On Wed, 2005-11-16 at 09:43 +1100, Peter Harvey wrote:
> Just remember, every 'node' of data is given a unique id. All these
> tables do is record different types of information on that node. There
> is *no* global list of all nodes.

This makes the database horrible un-relational. It is standard database
practice for the same type of data to get sequential IDs. This leads to
two cases:

a. "bookmark" and "history item" are the same data type, in which case
they appear in the same table and have the same properties.
b. "bookmark" and "history item" are different data types, in which case
they each get their own set of IDs and their own tables.

Other cases lead to confusion, so they shouldn't be used unless there is
a very good reason to do so.

> # parent-child relationships between nodes
> table 'children'
>   int id
>   int child

I was about to write a big, long description of how this table could be
fixed to work work for case "b." above, when I realized that it could
simply be removed entirely. Its only use is for topics, so it can be
replaced by:

table 'topic_bookmarks':
  int topic_id
  int bookmark_id

> # data of high-level nodes that are used to organise the other nodes
> table 'globals'
>   int id
>   string name

This table will never get used, and it's not needed.

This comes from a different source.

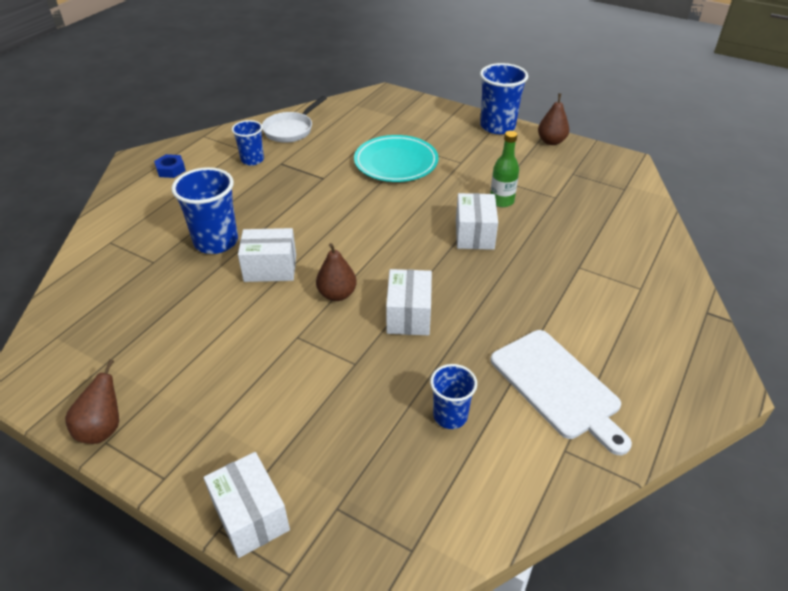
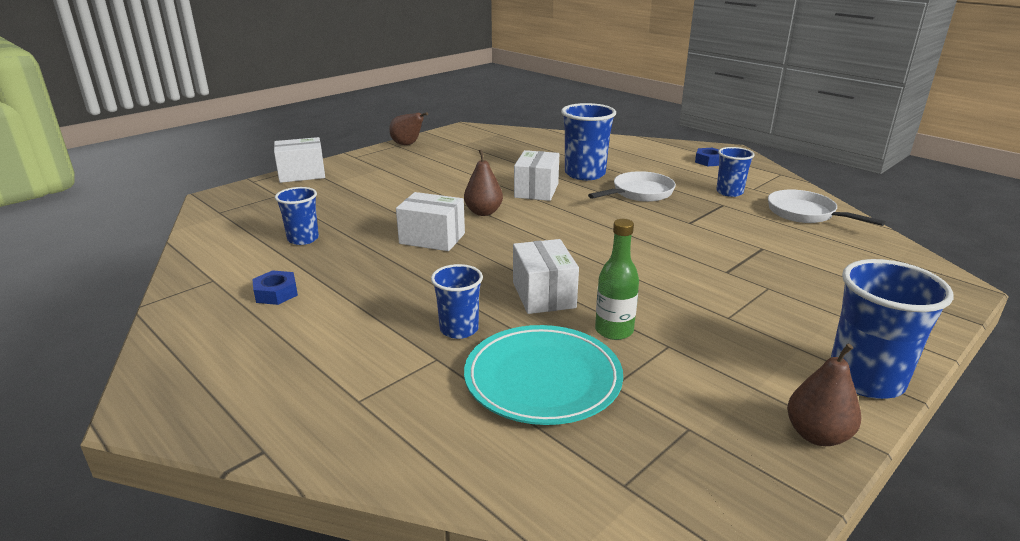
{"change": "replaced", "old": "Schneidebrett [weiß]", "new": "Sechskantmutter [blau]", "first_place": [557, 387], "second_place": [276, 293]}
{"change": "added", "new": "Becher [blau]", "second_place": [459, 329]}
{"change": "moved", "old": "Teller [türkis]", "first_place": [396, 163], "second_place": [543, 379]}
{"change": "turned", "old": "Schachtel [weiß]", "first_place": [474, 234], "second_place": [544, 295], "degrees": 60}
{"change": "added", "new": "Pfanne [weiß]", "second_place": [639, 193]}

> # data related to page visits, refers to a url node
> table 'visits'
>   int id
>   int url
>   date visited
> 
> # data for visited urls
> table 'urls'
>   int id
>   string url
>   string title
>   string icon

I imagine the first table could be removed and the second could be
renamed to "history"? Also, you could remove the "id" column. Like so:

table 'history'
  string url
  string title
  string icon
  date last_visit

> # data for bookmarks
> table 'bookmarks'
>   int id
>   string url
>   string title
>   string icon

> # data related to user-specified topics
> table 'topics'
>   int id
>   string name

I'd rename those "id" columns to "bookmark_id" and "topic_id" to make
their relations with "table_bookmark" absolutely clear. SQLite then lets
you use "NATURAL JOIN", a cute bit of syntactic sugar.

> Q. Can I store searches here?
> A. Yes. Just store it as a url with a special marker (I like newline)
>    in the middle, and make it a child of the node which is called
>    'searches' according to the globals table.

You wrote a "searches" table in another post; I'll copy/paste it here,
without the superfluous "id" column:

table 'searches'
  string url_prefix
  string url_suffix
  string title
  string icon

It could also be changed to just have one line of data, "url", and just
use something smarter than "%s". "`" or "^" would make it easy: they're
single characters that are guaranteed not to appear in a url.

> Q. How do I store a bookmark?
> A. Create a node (unique number) and add an entry to the bookmarks
>    table. Then take the node called 'bookmarks' in the globals table
>    and make your new node node a child of that node.

With my design:

INSERT INTO bookmarks (bookmark_id, url, title, icon) VALUES (NULL,
'http://www.gnome.org', 'GNOME', '\89PNG...');

The caller can then use "sqlite3_last_insert_rowid()" to return the
bookmark ID (so that topics can be assigned to it).

> Q. Why not just have one table per attribute? Name, icon, url, etc?
> A. I'm not a database expert, but I would *assume* that would make 
>    queries horribly slow as you'd need to correlate data from multiple
>    tables simultaneously. I've tried to ensure we correlate no more
>    than three tables at once for most things.

Correct. That would be impractical design to make tons of tables.

To sum up: in my experience, the above database design is slightly
easier to understand and to code for. It also removes pretty much every
unnecessary concept translated from "EphyNode" (database IDs being the
main one) -- and in my opinion, that is a good thing!